Out of curiosity, we started polling children when we taught Bible class. We quickly realized that the majority of children do not have breakfast before church. Add to this the fact that many of them had had much less than the ten to twelve hours of sleep recommended for elementary aged children and they just weren’t able to function. These precious little ones were getting very little out of their “formal” Bible study time. (We now serve food whenever we teach and the youth minister in our church has realized the same thing.)
As a parent, I value any opportunity my daughter has to have Bible lessons and concepts reinforced by others. If she is too hungry or tired to care, an opportunity has been wasted.
Having said that, I must admit I am the proud mother of a non-breakfast eater.

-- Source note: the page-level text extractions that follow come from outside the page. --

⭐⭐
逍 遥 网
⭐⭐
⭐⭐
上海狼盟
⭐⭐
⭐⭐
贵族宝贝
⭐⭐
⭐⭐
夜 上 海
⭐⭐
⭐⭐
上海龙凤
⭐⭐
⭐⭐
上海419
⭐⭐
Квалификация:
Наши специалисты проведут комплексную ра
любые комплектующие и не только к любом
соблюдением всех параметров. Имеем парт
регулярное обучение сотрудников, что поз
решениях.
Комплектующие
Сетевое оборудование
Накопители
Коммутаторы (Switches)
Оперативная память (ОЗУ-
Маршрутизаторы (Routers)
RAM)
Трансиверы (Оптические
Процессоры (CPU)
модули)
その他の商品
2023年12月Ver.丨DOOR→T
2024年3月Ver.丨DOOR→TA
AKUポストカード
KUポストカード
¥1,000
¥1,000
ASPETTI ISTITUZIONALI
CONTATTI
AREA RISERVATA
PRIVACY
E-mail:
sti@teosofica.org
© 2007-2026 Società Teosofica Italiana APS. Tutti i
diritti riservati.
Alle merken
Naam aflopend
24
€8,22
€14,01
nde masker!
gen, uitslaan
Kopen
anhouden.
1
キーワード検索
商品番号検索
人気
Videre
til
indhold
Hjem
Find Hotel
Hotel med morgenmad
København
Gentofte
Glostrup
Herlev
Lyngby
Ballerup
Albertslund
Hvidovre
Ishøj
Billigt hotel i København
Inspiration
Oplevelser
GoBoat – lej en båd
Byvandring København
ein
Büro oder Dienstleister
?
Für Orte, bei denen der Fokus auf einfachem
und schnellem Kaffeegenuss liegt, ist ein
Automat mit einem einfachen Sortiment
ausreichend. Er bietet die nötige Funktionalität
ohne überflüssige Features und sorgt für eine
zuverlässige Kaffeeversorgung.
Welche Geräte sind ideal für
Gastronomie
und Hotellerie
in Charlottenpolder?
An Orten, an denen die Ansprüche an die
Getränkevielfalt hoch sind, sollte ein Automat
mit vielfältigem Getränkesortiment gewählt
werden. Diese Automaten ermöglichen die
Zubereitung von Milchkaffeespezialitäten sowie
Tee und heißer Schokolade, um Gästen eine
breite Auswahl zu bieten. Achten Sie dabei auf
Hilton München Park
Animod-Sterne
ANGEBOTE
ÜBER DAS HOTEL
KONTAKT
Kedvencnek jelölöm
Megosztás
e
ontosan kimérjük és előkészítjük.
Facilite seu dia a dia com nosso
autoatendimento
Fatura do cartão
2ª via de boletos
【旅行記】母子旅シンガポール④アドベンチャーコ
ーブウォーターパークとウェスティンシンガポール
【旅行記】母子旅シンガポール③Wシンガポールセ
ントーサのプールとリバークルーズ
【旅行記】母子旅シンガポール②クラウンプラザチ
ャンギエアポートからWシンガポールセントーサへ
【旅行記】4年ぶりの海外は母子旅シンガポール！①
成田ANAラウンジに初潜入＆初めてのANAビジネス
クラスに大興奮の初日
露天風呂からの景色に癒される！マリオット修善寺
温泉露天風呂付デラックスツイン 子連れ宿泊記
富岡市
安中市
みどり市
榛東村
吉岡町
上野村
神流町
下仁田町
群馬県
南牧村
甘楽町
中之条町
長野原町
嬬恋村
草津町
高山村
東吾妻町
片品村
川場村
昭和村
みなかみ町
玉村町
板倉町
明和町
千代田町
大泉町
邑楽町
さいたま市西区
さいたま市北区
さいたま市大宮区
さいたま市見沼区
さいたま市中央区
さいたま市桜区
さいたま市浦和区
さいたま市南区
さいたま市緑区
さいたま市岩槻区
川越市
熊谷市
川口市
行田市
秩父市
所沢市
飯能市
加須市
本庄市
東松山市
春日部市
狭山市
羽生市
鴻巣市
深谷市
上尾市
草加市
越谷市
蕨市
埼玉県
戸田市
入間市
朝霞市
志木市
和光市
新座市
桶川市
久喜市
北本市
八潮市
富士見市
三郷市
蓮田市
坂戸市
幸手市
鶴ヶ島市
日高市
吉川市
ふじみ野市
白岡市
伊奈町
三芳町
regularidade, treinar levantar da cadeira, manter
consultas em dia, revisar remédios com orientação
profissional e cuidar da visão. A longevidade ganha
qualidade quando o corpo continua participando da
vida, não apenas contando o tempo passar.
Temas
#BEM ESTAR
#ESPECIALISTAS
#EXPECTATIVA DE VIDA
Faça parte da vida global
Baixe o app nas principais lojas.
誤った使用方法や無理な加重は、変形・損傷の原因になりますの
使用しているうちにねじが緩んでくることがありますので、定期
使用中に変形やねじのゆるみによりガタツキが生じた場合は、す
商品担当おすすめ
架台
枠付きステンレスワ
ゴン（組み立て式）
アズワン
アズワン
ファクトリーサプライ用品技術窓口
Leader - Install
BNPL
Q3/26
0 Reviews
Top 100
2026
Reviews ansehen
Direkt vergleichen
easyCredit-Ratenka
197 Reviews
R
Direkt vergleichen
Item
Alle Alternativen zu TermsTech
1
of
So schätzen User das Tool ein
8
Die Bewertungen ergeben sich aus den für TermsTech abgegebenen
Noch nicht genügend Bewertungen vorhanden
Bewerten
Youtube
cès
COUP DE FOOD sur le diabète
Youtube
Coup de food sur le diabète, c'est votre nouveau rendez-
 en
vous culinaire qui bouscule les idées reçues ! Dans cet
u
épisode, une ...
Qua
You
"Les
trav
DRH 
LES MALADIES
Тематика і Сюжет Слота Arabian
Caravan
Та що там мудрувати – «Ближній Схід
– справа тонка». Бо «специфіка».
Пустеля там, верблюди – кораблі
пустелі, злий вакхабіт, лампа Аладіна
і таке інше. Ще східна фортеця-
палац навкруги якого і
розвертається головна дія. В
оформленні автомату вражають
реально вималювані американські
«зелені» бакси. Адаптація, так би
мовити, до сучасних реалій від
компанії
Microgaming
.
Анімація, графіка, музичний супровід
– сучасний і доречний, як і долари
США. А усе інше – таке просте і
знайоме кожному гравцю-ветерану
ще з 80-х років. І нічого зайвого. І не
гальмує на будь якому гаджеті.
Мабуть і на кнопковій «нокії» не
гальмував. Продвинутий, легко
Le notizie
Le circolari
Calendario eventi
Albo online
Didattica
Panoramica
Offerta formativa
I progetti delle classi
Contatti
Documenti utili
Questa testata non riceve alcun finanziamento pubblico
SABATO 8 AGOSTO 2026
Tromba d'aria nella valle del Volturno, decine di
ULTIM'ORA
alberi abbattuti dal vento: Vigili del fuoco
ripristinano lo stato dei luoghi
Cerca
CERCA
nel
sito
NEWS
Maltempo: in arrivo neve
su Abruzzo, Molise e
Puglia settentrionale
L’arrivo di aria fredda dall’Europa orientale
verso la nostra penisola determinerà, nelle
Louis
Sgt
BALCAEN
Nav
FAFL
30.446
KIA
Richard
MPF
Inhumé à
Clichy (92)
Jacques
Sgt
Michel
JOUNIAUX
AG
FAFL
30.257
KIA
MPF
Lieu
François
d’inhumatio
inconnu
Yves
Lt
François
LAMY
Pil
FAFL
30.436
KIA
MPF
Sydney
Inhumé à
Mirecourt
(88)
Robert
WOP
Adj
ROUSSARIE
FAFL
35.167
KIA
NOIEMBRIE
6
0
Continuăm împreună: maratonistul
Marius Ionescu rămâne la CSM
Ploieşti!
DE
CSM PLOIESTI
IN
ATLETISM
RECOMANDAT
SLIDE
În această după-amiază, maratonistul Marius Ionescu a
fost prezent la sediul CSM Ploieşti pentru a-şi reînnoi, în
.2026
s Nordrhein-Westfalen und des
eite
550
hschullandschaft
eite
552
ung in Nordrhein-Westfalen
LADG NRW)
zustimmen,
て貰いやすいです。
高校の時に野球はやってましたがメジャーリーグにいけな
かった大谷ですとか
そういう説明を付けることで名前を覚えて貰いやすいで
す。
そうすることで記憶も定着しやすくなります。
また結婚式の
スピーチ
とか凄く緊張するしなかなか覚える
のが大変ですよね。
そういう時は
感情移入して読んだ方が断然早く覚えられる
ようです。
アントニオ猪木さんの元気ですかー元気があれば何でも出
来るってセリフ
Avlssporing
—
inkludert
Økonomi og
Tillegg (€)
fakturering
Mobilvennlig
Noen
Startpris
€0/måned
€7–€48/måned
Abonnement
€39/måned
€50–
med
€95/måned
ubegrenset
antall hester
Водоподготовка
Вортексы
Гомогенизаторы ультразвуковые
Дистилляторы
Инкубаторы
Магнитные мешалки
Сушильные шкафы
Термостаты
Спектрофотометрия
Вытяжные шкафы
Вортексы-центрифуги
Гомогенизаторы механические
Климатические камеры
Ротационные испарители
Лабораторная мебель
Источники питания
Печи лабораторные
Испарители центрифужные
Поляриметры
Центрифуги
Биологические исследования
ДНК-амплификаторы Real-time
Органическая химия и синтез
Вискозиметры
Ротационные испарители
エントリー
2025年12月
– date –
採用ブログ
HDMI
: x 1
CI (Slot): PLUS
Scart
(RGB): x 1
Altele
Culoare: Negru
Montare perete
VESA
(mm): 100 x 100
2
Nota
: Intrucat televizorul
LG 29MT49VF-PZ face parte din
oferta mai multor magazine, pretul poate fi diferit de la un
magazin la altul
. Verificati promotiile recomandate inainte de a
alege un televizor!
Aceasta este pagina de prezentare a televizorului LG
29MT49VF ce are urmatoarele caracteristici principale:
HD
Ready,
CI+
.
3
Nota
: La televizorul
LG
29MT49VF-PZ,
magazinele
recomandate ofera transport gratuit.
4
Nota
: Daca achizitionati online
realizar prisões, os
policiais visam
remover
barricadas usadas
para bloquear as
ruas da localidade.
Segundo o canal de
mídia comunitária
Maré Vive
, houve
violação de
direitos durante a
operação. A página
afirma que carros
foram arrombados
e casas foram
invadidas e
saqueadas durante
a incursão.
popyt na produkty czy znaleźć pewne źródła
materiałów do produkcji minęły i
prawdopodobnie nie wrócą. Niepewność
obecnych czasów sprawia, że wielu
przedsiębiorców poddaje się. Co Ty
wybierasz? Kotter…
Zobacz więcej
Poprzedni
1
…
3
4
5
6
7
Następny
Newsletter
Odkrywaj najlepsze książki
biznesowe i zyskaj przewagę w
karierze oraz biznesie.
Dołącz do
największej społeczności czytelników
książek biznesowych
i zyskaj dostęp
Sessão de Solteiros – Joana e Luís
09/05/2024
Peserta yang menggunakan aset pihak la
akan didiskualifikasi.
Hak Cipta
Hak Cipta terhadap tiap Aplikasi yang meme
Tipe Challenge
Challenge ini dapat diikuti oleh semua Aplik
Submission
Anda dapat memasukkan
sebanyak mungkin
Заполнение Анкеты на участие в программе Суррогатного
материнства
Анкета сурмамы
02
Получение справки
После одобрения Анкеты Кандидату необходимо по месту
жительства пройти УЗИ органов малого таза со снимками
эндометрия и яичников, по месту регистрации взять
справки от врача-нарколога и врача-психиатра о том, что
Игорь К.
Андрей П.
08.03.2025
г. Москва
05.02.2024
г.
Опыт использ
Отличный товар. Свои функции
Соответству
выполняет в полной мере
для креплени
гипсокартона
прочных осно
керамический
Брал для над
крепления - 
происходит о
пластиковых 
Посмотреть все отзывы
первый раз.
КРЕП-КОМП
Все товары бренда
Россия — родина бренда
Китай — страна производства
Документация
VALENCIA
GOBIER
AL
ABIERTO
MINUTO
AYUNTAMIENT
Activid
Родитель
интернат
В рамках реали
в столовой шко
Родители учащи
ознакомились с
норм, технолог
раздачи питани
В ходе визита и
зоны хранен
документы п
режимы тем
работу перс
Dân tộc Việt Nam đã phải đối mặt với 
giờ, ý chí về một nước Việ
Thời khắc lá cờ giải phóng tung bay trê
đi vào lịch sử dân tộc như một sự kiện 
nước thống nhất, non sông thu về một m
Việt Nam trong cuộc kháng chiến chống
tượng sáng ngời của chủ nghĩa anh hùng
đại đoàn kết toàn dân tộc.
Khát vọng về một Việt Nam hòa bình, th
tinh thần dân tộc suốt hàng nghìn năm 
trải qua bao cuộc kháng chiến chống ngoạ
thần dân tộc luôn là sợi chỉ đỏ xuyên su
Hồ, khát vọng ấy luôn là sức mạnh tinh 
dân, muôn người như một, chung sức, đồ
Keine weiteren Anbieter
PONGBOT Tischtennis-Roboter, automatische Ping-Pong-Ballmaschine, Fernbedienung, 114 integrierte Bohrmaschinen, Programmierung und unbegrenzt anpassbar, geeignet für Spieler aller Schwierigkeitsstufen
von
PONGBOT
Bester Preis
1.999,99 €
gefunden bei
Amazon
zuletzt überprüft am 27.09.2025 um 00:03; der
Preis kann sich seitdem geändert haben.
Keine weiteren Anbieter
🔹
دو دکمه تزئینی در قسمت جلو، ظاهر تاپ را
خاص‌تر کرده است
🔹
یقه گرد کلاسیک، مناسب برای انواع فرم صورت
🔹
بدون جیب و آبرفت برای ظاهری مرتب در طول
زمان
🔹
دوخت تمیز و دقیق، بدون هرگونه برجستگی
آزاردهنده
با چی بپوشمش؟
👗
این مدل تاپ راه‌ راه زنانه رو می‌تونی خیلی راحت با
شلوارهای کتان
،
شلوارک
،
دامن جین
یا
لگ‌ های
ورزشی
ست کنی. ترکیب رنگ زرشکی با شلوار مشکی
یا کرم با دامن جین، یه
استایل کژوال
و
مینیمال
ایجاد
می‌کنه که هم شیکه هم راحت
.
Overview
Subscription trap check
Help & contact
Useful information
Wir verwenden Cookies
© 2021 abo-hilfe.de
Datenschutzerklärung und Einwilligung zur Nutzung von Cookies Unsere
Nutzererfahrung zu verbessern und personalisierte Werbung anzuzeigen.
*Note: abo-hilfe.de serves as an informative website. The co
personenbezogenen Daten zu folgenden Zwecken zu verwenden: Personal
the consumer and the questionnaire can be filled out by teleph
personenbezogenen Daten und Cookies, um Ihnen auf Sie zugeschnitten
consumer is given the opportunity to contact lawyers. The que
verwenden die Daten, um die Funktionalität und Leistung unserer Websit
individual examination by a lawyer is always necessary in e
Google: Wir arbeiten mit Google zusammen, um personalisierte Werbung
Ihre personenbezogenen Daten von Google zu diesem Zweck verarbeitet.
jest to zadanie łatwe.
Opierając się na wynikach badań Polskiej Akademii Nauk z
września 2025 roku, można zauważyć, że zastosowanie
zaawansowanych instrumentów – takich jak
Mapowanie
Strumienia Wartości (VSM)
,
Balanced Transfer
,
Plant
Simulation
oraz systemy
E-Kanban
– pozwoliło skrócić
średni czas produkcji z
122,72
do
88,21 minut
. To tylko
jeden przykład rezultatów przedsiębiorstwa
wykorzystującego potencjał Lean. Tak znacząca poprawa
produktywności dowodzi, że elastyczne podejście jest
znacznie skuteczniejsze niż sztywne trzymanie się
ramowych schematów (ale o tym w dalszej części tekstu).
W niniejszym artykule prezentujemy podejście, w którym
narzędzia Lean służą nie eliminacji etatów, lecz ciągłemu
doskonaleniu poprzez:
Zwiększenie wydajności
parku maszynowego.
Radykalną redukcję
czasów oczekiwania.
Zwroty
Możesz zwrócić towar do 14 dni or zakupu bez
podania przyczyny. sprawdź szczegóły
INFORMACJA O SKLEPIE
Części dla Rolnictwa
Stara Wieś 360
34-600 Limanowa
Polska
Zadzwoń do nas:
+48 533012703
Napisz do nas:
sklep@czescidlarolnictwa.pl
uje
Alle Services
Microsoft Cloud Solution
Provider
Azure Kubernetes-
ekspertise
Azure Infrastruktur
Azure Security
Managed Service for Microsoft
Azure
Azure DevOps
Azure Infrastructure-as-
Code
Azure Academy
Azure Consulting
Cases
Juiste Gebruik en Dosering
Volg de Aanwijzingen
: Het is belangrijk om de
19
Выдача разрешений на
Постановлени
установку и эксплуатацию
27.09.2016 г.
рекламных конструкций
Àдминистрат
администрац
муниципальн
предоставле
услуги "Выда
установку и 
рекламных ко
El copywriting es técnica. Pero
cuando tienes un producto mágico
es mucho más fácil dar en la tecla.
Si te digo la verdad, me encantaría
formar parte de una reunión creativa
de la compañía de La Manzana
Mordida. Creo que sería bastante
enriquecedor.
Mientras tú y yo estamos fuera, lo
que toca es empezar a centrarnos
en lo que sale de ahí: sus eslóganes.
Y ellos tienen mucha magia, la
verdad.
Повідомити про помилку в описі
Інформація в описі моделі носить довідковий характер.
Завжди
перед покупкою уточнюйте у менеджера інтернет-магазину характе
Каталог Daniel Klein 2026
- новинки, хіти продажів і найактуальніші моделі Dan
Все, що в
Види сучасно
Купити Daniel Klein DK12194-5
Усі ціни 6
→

I wasn’t too surprised as my mother and brother have the same problem. Nothing edible really appeals to them until very late morning.
Now normally, I am your fruit and veggie mom. However, I checked with my pediatrician who verified that your child’s diet is not ruined by breakfast alone. I now willingly offer breakfast bribes on Sunday’s or any other days where breakfast is crucial. Pop-tarts and doughnuts are fine, although I haven’t gone as far as my mom who once offered my brother apple pie and ice cream for breakfast! I have even allowed breakfast to be eaten in the car on the way to church on occasion. I realize many of you are shuddering in dismay at my lack of strictness, but sometimes trade-offs are a part of parenting. She has good table manners, is thin and fit and most importantly pays attention in Bible class.
So grab your child’s favorite breakfast food treat, tuck them in bed early on Saturday night and help your child’s Bible class teachers teach your child about God.